O efeito do treinamento é melhor medido pelo pico de VO2, pois ele reflete a capacidade do corpo de transportar, usar e distribuir oxigênio. Outros critérios para avaliar os efeitos do treinamento podem incluir testes de desempenho submaximal, a capacidade de realizar atividades da vida diária, melhorias na independência e ser capaz de continuar trabalhando, participar de atividades sociais e similares. Essas importantes mudanças podem ocorrer sem um aumento significativo do pico de VO2.

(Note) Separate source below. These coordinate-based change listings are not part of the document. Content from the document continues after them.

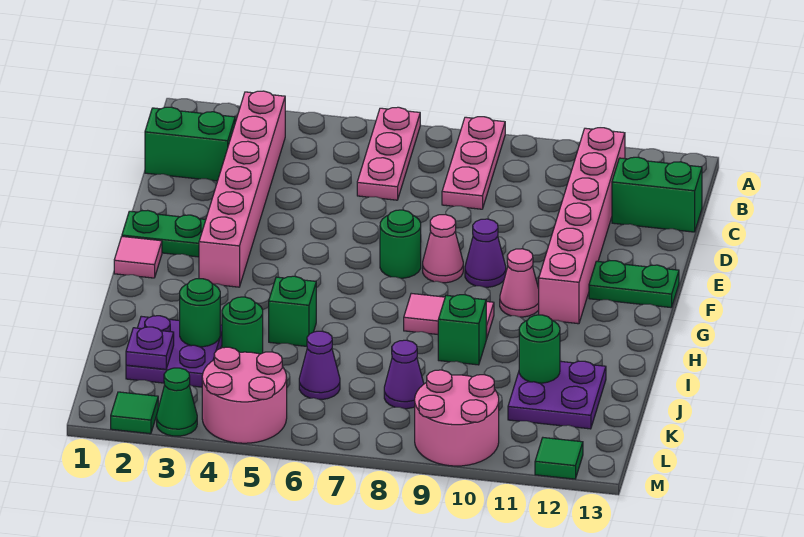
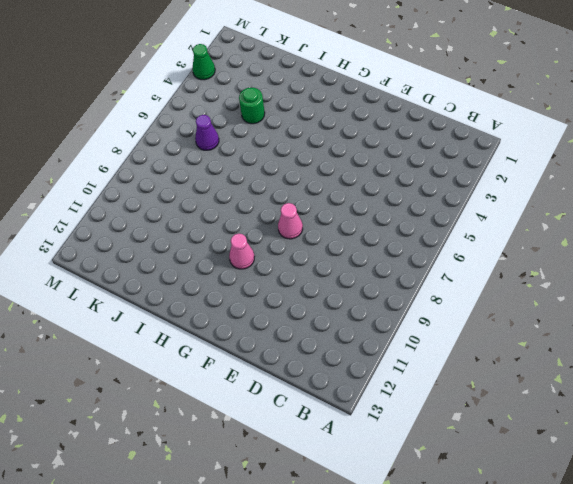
none -> pink plate A6:C6 level 1
none -> pink plate A8:C8 level 1
none -> pink brick B3:G3 level 1

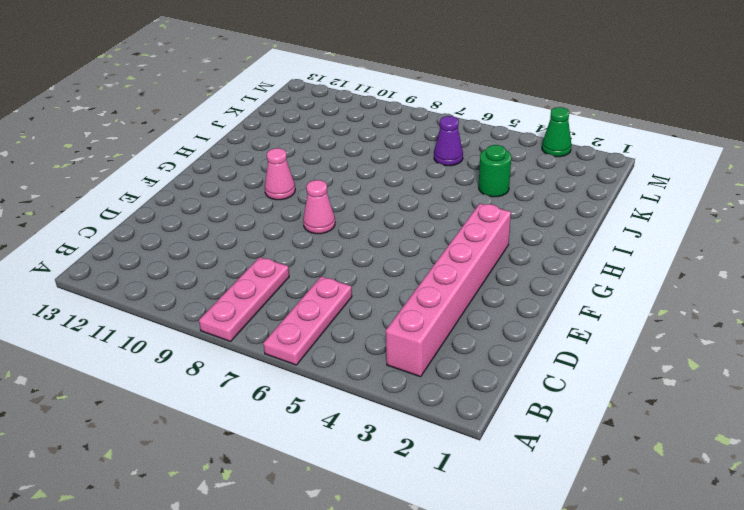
none -> pink brick B11:G11 level 1
none -> green brick C1:C2 level 1
none -> green brick C12:C13 level 1

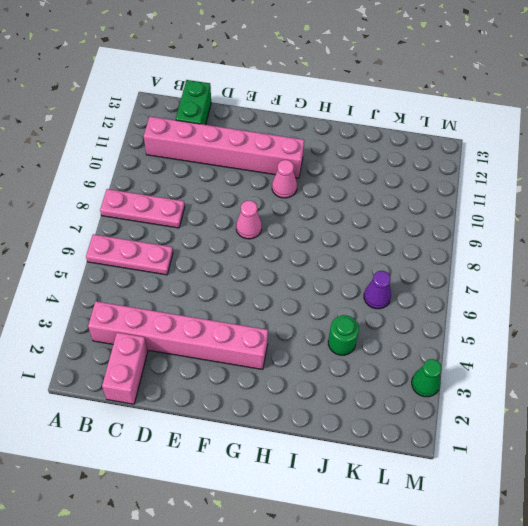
pink brick C1:C2 level 1 -> green brick C1:C2 level 1
none -> green plate F1:F2 level 1
none -> green round brick F7 level 1
none -> purple cone F9 level 1

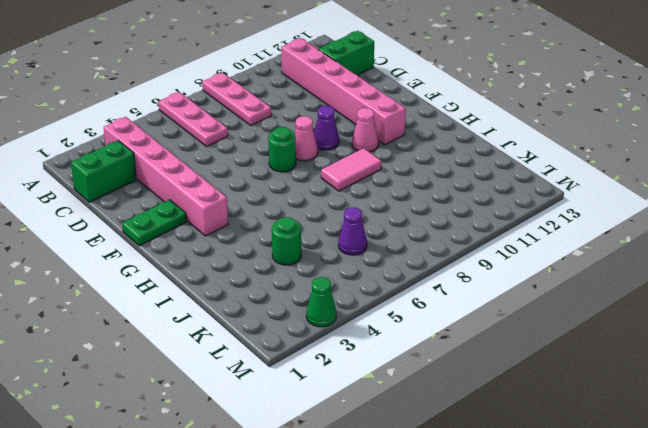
none -> green plate F12:F13 level 1
none -> pink tile G1 level 1
none -> green brick I5 level 1

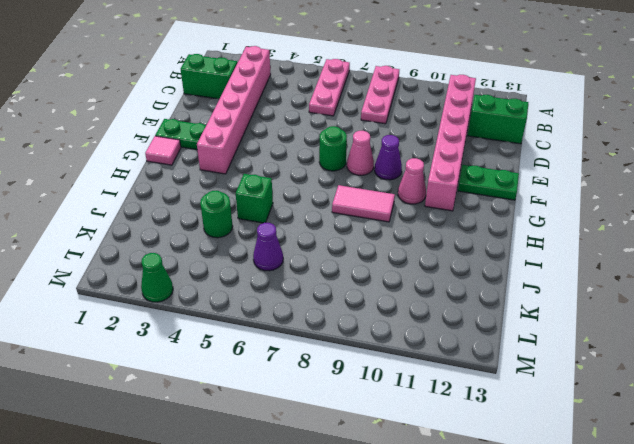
none -> green brick I9 level 1
none -> purple plate J2:K3 level 1
none -> purple plate J11:K12 level 1

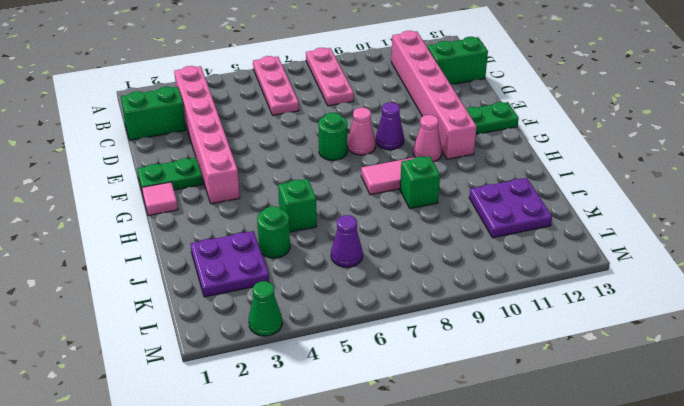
none -> purple cone K8 level 1
none -> pink round brick L4:M5 level 1
none -> pink round brick L9:M10 level 1

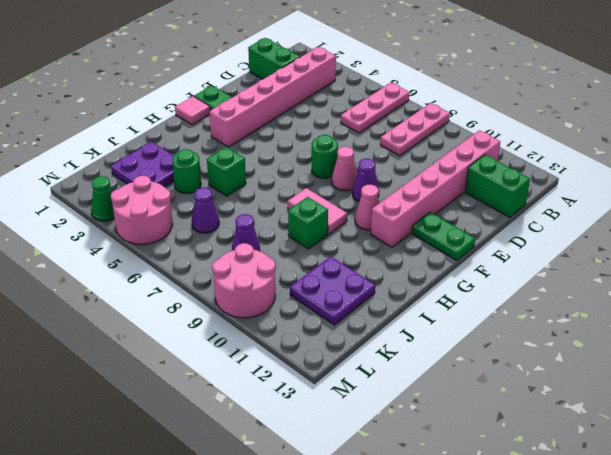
none -> green tile M2 level 1
none -> green tile M12 level 1
none -> green round brick J3 level 2

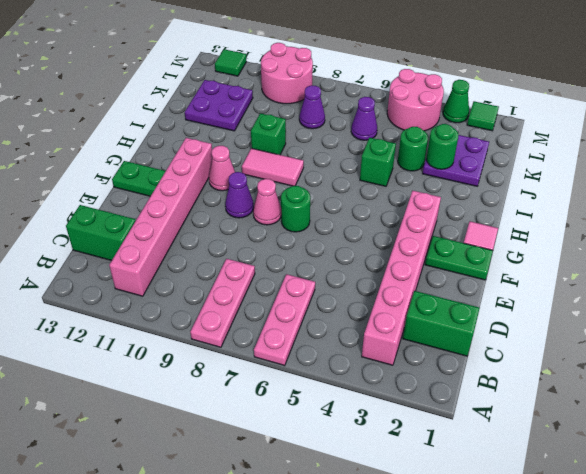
none -> green round brick J11 level 2
none -> purple plate K2 level 2

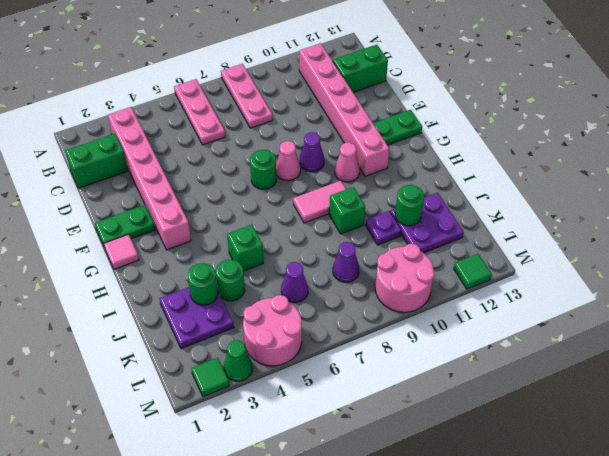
purple plate J10 level 1 -> purple plate K2 level 2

Intensidade, Duração, Freqüência e Modalidade de Treinamento

Deve-se notar que um pré-requisito fundamental para o exercício em pacientes com FA é o controle adequado da FC, não apenas em repouso, mas também durante o exercício. Está além do escopo desta revisão discutir exaustivamente os benefícios e riscos do controle da taxa e/ou do ritmo na FA. Em vez disso, esta revisão foca os princípios de treinamento para pacientes sob farmacoterapia otimizada. Além disso, pesquisas anteriores mostraram que um controle mais brando da FC (isto é, aceitar taxas em repouso de até 110 bpm) não muda o resultado em comparação com um controle mais rigoroso da FC, e está associado a uma necessidade reduzida de marcapassos.36,37 Por outro lado, o controle brando da FC em repouso pode levar a uma FA rapidamente conduzida, que afetará a função ventricular esquerda durante o exercício tanto agudamente quanto possivelmente a longo prazo. Em alguns pacientes, as diretrizes da Sociedade Européia de Cardiologia recomendam uma estratégia de drogas para controle da FC, possivelmente combinada com um marcapasso, para assegurar que a FC seja bem controlada sob diferentes circunstâncias, incluindo reabilitação.38

Intensidade, duração, freqüência e modalidade são os principais elementos de um programa de treinamento.30 As formas de aplicação dependem do estado clínico do paciente (Tabela 2). Uma sessão de treinamento deve começar com um aquecimento apropriado (por exemplo, ~10 minutos de exercícios calistênicos) e terminar com um período de esfriamento (por exemplo, ~10 minutos de exercícios de alongamento e respiração). Em geral, são conseguidas melhorias na capacidade aeróbica se o paciente se exercitar dinamicamente (empregando grandes grupos musculares utilizando uma passadeira ou ergómetro de braços, ciclismo, step ou remo) durante pelo menos 30 minutos, três a cinco vezes por semana com uma intensidade de 40-80 % do pico de VO2.30 Este intervalo depende da modalidade de exercício, ou seja, do período de tempo em treino intervalado ou em treino contínuo. Em pacientes com insuficiência cardíaca estável, o treinamento com 85-95 % do pico de VO2 tem sido considerado ótimo.39 No entanto, deve ser questionado se o desempenho nessas altas porcentagens pode ser conduzido de forma eficaz por pacientes individuais, considerando fatores de influência como motivação e ansiedade.